Search the data for "down". Each line containing it is to be copied.
-- COLLECTED DATA follows --
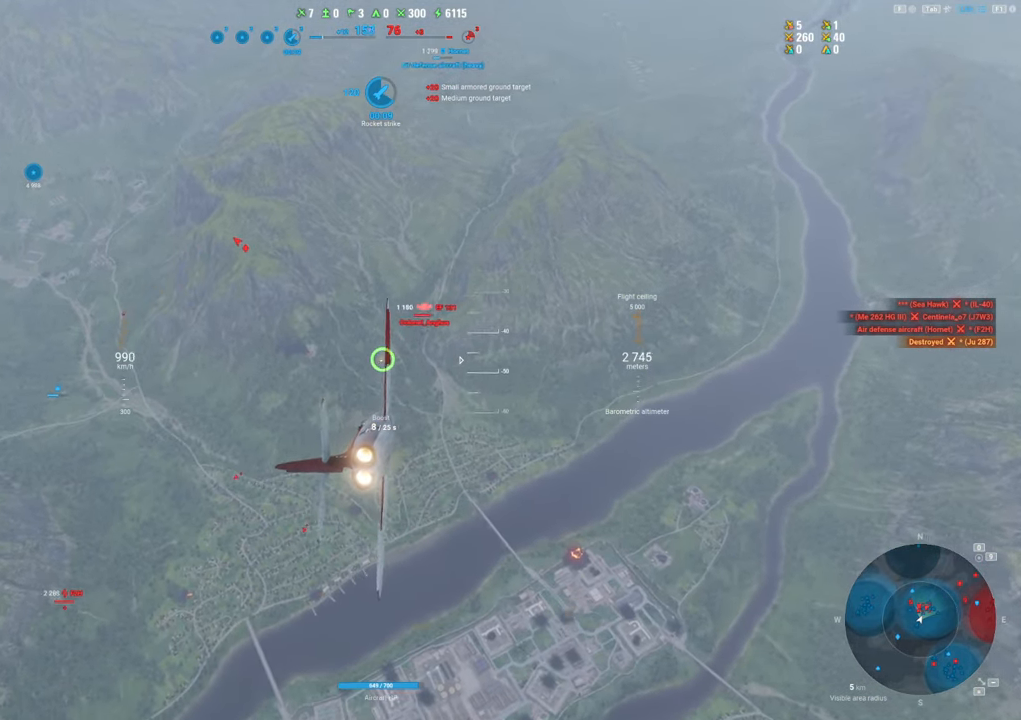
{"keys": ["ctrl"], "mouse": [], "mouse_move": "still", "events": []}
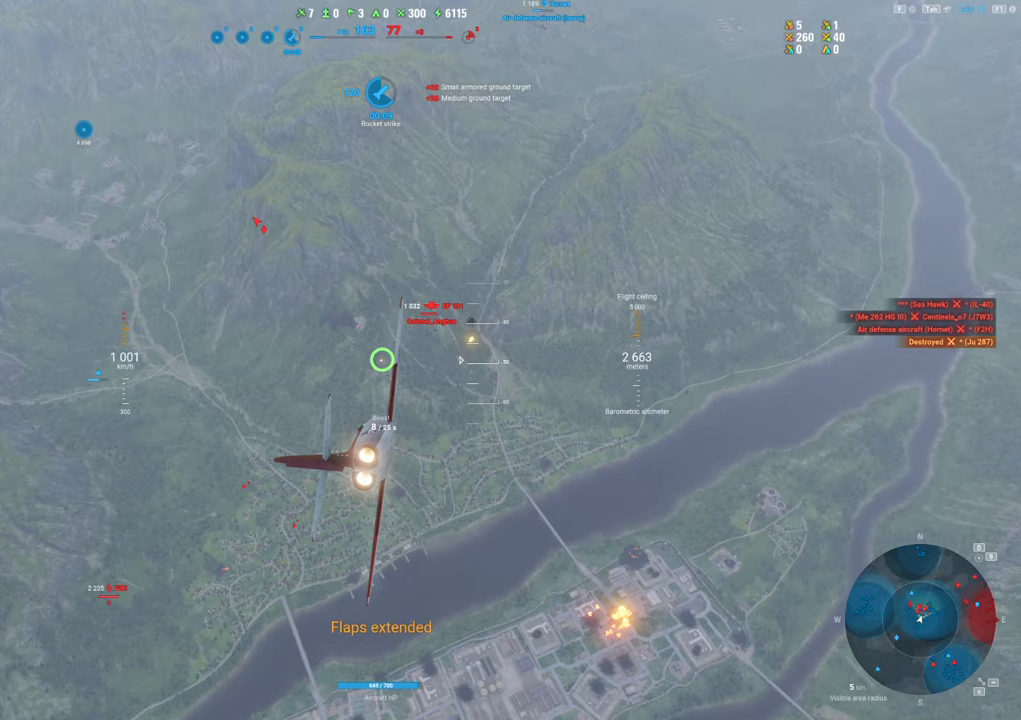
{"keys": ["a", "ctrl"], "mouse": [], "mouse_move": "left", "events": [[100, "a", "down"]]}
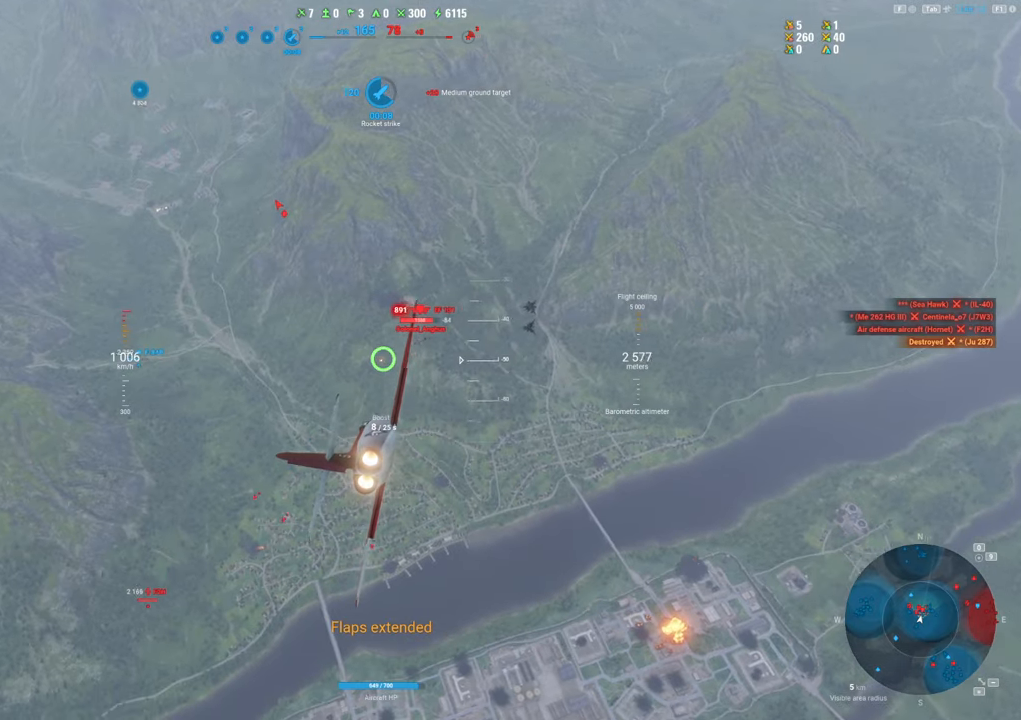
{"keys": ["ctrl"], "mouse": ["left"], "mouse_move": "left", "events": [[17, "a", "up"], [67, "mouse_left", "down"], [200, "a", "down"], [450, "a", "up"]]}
-- COLLECTED DATA concluded --
COMPLETED TASK:
{"keys": ["a", "ctrl"], "mouse": [], "mouse_move": "left", "events": [[100, "a", "down"]]}
{"keys": ["ctrl"], "mouse": ["left"], "mouse_move": "left", "events": [[17, "a", "up"], [67, "mouse_left", "down"], [200, "a", "down"], [450, "a", "up"]]}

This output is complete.